## Texte à analyser
M. Eric Stauffer. Oui, Monsieur le président ?
Le président. J'aimerais demander à M. le député Deneys d'arrêter ses interjections. Poursuivez, Monsieur. (Commentaires.)
M. Eric Stauffer. Voilà ! Vous irez donc demander à vos amis grecs comment ils trouvent leur Etat social aujourd'hui, un Etat socialiste qui les a menés à la faillite. Voilà ce que vous proposez au peuple genevois ! Mais - encore une fois - je sais que les électeurs sauront choisir les leurs.
Le président. Si on pouvait baisser les décibels, ça arrangerait tout le monde ! La parole est à Mme la députée Forster Carbonnier.
Mme Sophie Forster Carbonnier (Ve). Merci, Monsieur le président. Je tâcherai en effet de ne pas crier comme mon prédécesseur.
Pour les Verts, le frein à l'endettement n'est pas un tabou. En effet, nous ne voulons pas léguer aux générations futures une dette trop importante qui les prétériterait dans leur capacité à répondre à leurs besoins. Pour moi, c'est un point extrêmement important. C'est la raison pour laquelle nous sommes en faveur d'un certain frein à l'endettement. Comme je l'ai dit hier, un frein à l'endettement n'est pas non plus un stop aux investissements. (Remarque.) Nous voulons faire en sorte que notre parlement puisse toujours voter des investissements, des investissements nécessaires et utiles, de sorte que notre canton puisse fonctionner correctement.

## Vérifier sa compréhension
1. Répondez brièvement à ces questions sur l'extrait du débat.
(a) À quel député le président demande-t-il d'arrêter ses interjections ?
(b) Au nom de quel groupe Mme Forster Carbonnier prend-elle la parole ?
(c) Selon elle, qu'est-ce qu'un frein à l'endettement n'est pas ?
2. Recopiez le passage de l'extrait du débat commençant par « Mme Sophie Forster » et allant jusqu'à « puisse fonctionner correctement. », en substituant « plafond d'endettement » à « frein à l'endettement ».
3. Prolongez le débat parlementaire sur le frein à l'endettement à partir de sa dernière phrase.
Les entrées proviennent d'une autre source que l'extrait du débat.

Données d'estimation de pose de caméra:
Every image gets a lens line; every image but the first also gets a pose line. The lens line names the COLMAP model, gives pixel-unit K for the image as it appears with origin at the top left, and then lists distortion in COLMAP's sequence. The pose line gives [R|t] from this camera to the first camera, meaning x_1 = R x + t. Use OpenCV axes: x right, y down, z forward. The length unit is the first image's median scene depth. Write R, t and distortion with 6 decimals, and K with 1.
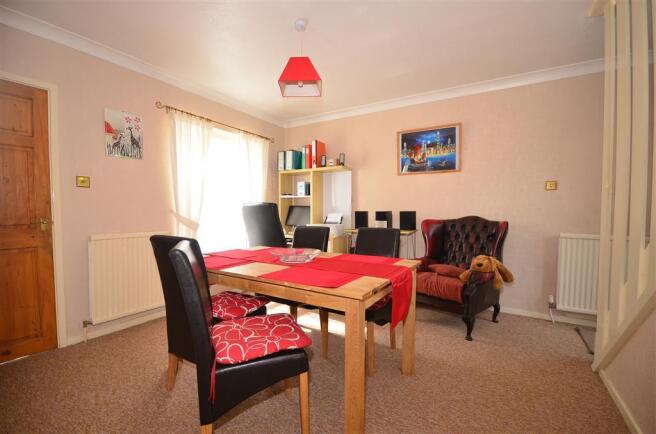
lens RADIAL K [[290.0, 0, 328.0], [0, 290.0, 217.0], [0, 0, 1]] dist [0.000953, 0.000411]
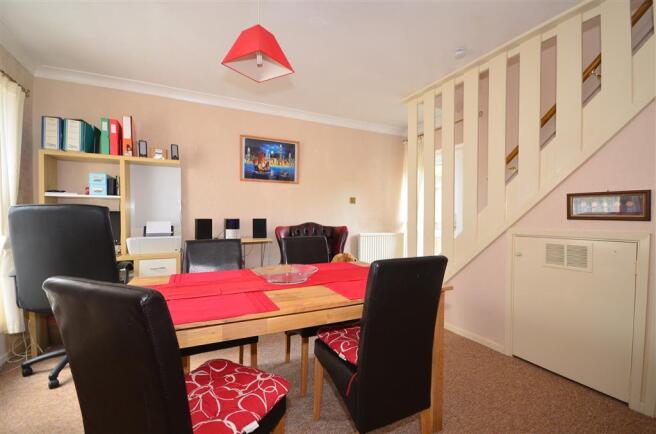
lens RADIAL K [[290.0, 0, 328.0], [0, 290.0, 217.0], [0, 0, 1]] dist [0.000953, 0.000411]
pose [[0.548001, -0.001068, 0.836477, -0.408432], [0.014699, 0.999857, -0.008353, -0.012976], [-0.836349, 0.016873, 0.547938, 0.253504]]
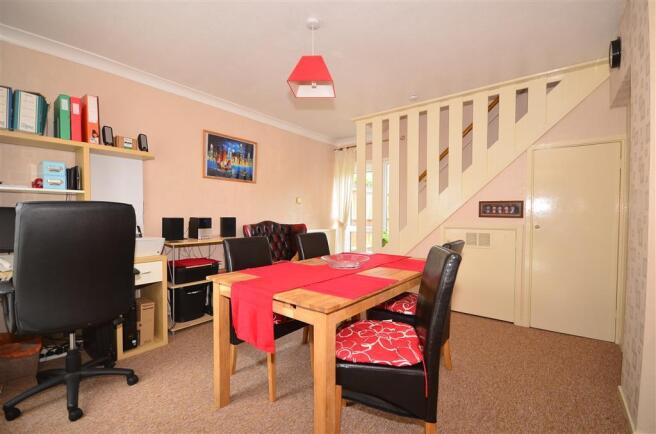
lens RADIAL K [[293.4, 0, 328.0], [0, 293.4, 217.0], [0, 0, 1]] dist [-0.000199, -0.000291]
pose [[0.122038, -0.006683, 0.992503, -0.642841], [0.017681, 0.999833, 0.004558, -0.018875], [-0.992368, 0.016992, 0.122136, 0.523092]]
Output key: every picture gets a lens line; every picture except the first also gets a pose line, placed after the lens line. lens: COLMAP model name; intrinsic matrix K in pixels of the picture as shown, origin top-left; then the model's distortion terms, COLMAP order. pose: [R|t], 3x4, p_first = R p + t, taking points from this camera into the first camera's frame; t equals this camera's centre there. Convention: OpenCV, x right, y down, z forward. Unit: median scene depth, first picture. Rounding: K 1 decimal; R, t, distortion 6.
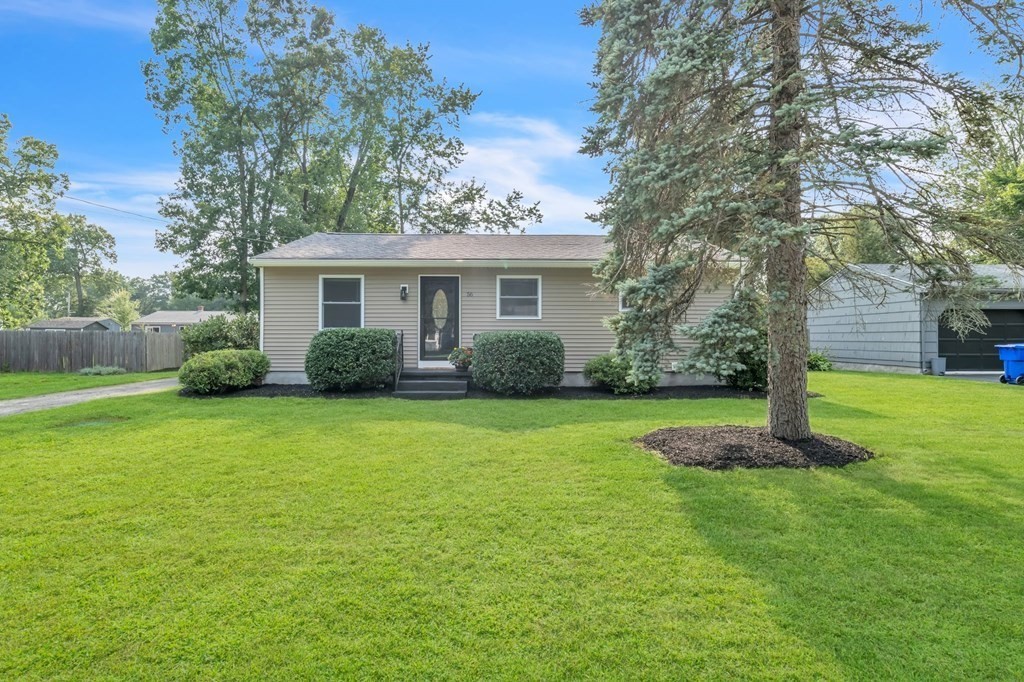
lens RADIAL K [[528.9, 0, 527.5], [0, 528.9, 342.7], [0, 0, 1]] dist [0.002198, 0.001139]
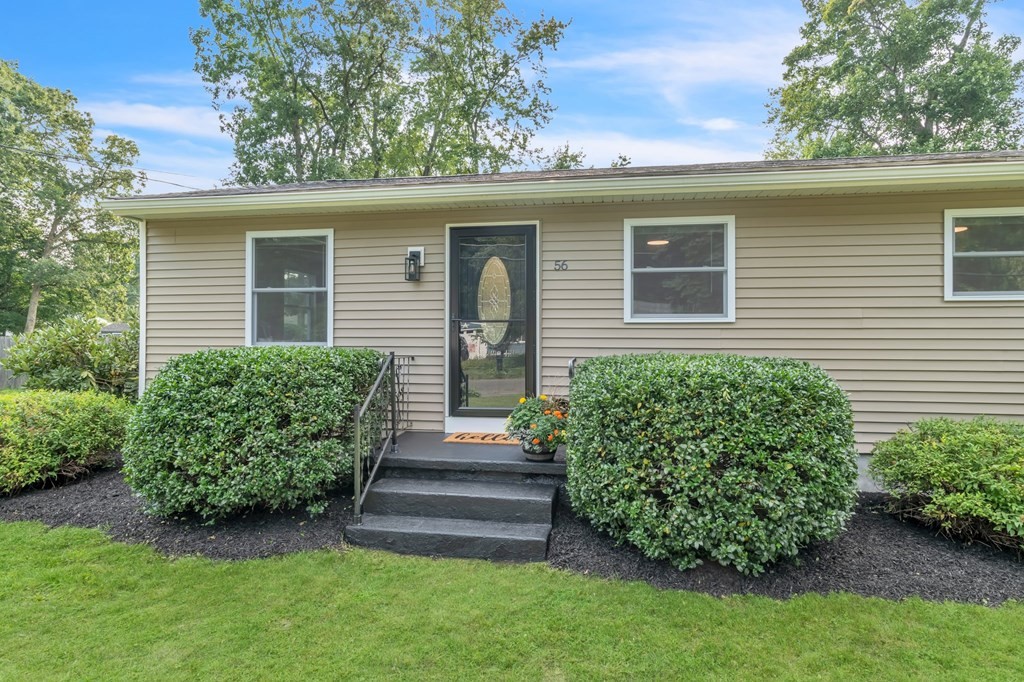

## Réponses
1.
(a) À M. le député Deneys.
(b) Au nom des Verts.
(c) Un stop aux investissements.

2.
Mme Sophie Forster Carbonnier (Ve). Merci, Monsieur le président. Je tâcherai en effet de ne pas crier comme mon prédécesseur.
Pour les Verts, le plafond d'endettement n'est pas un tabou. En effet, nous ne voulons pas léguer aux générations futures une dette trop importante qui les prétériterait dans leur capacité à répondre à leurs besoins. Pour moi, c'est un point extrêmement important. C'est la raison pour laquelle nous sommes en faveur d'un certain plafond d'endettement. Comme je l'ai dit hier, un plafond d'endettement n'est pas non plus un stop aux investissements. (Remarque.) Nous voulons faire en sorte que notre parlement puisse toujours voter des investissements, des investissements nécessaires et utiles, de sorte que notre canton puisse fonctionner correctement.

3.
Cependant, il y a aussi un argument important à souligner, à savoir qu'un service de la dette trop important ou des investissements démesurés pèsent sur le budget de fonctionnement. Il s'agit de quelque chose qu'il faut éviter, par le biais du service de la dette ou par le biais des amortissements. Si nous voulons continuer à payer des prestations sociales - et de qualité ! - aux habitants de ce canton, il ne faut pas grever notre budget de fonctionnement en investissant trop ou en ayant une dette trop élevée. Les Verts soutiendront donc ce soir l'idée d'un frein à l'endettement - et non pas d'un stop. Pour nous, il s'agit là d'une différence considérable. Si les amendements qui vont nous être proposés sont votés, notre parlement aura toujours la possibilité d'investir et de choisir à bon escient des investissements urgents et importants pour le canton, et la population pourra même s'exprimer en dernier recours. Pour nous, c'est un point essentiel, et nous appelons donc à suivre ce vote. (Quelques applaudissements.)
Le président. Merci, Madame la députée. Je souhaite un heureux anniversaire à notre collègue Mme Sobanek. (Applaudissements.) La parole est à Mme la rapporteure Schneider Hausser.
Mme Lydia Schneider Hausser (S), rapporteuse de deuxième minorité. Merci, Monsieur le président. Je ne peux quand même pas laisser dire que les socialistes s'en fichent de la dette et de son montant. Nous ne l'avons jamais dit, et nous ne le dirons pas. (Remarque.) Bien évidemment, ce sont là des affirmations gratuites et fausses. Comme d'autres partis, nous avons demandé des diminutions sur certains postes lors du budget. Mais là encore: juste avant, on vous a proposé par un amendement une mesure pour stopper l'effritement des revenus - non pas les augmenter, mais les stopper - et vous l'avez refusée ! Tout est question de vision. Nous sommes minoritaires et la majorité du parlement a un avis très simpliste. Quand il s'agit d'imposition et d'une baisse de celle-ci, la dette n'est pas importante. Mais quand il s'agit de pouvoir continuer à laisser une marge de manoeuvre importante en termes d'investissements, la dette devient tout à coup insupportable.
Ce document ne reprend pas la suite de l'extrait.